*Goal of the exercise*
Would you write out the entries again, exactly as they are, but without images?

*** Source data ***

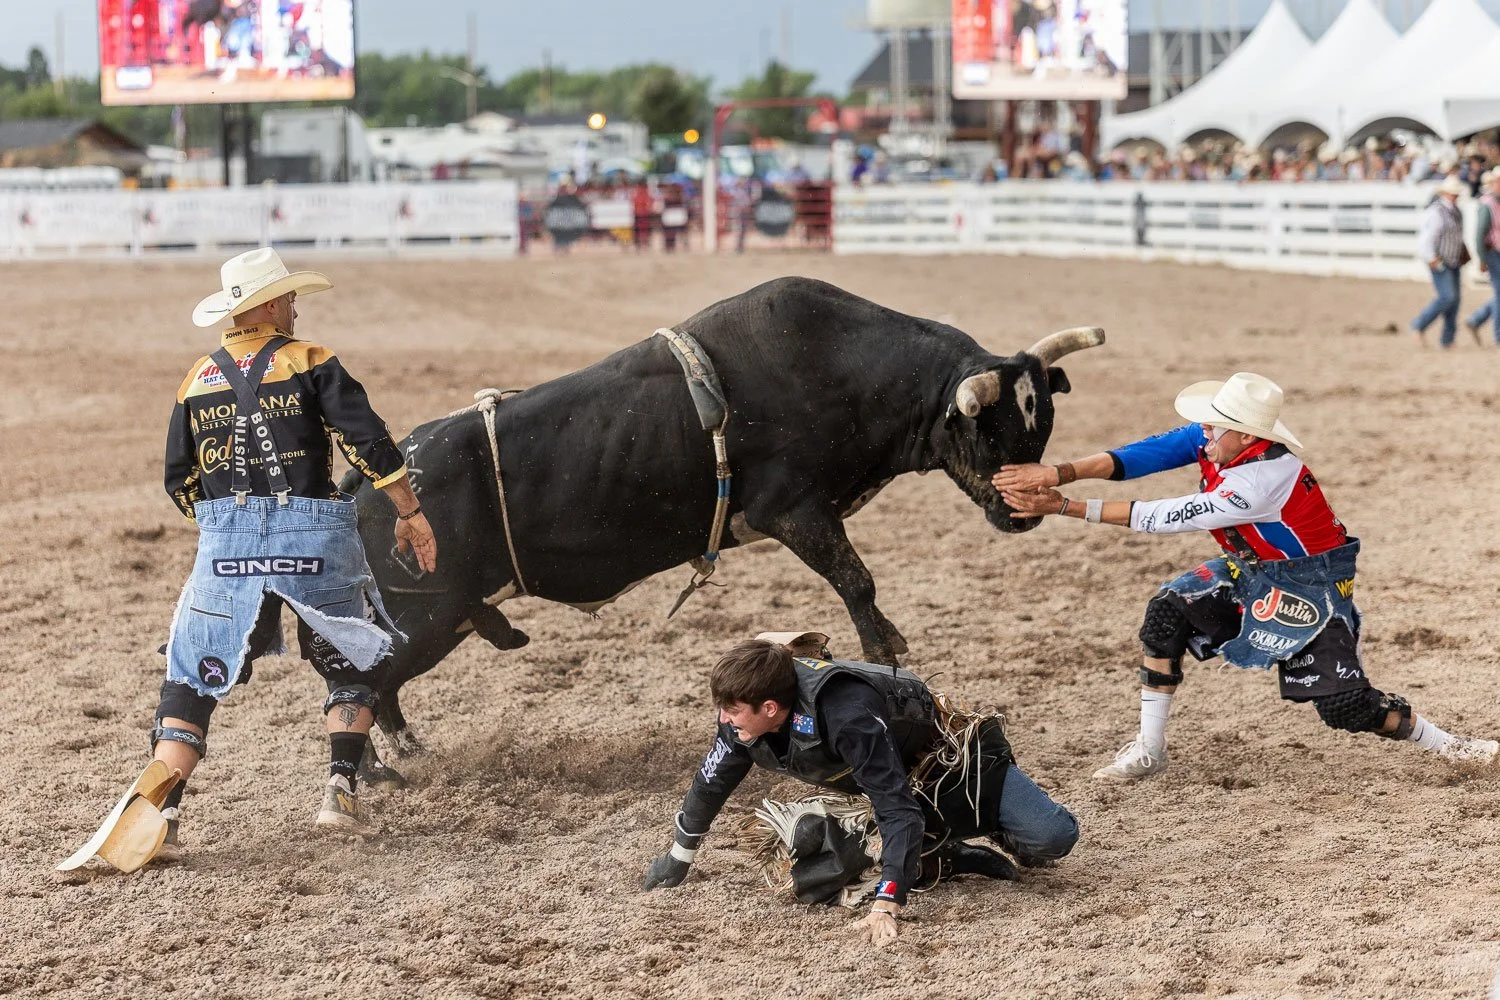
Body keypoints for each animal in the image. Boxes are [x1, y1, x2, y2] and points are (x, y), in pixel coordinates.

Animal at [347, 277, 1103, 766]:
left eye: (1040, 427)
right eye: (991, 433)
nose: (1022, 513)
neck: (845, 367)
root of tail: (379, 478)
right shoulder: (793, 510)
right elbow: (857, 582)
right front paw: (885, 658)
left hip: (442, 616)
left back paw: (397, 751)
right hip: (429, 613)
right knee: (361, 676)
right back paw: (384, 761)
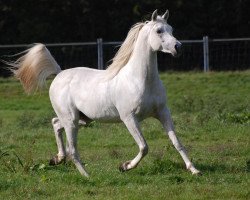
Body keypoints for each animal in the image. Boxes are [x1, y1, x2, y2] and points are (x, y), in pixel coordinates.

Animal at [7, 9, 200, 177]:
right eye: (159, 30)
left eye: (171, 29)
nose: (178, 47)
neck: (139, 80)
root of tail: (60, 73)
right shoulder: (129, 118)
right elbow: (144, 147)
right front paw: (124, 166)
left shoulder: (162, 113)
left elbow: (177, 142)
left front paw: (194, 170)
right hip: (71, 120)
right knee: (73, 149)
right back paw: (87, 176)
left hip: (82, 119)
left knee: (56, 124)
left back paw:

*** End of Source data ***

*Answer to this exercise*
Body keypoints for each animal in the image. Boxes are [x1, y1, x2, y2] and points are (x, y), in pixel coordinates.

Animal at [347, 277, 1103, 766]:
left eye: (1040, 427)
right eye: (991, 433)
nose: (1022, 513)
neck: (845, 367)
root of tail: (379, 478)
right shoulder: (793, 510)
right elbow: (857, 582)
right front paw: (885, 658)
left hip: (442, 616)
left back paw: (397, 751)
right hip: (429, 613)
right knee: (361, 676)
right back paw: (384, 761)
Body keypoints for each animal in the image. Boxes are [x1, y1, x2, y2] and points are (x, y), in pixel coordinates.

Animal at [7, 9, 200, 177]:
right eye: (159, 30)
left eye: (171, 29)
nose: (178, 47)
neck: (139, 80)
root of tail: (60, 73)
right shoulder: (129, 118)
right elbow: (144, 147)
right front paw: (124, 166)
left shoulder: (162, 113)
left elbow: (177, 142)
left front paw: (194, 170)
right hip: (71, 120)
right knee: (73, 149)
right back paw: (87, 176)
left hip: (82, 119)
left knee: (56, 124)
left back paw:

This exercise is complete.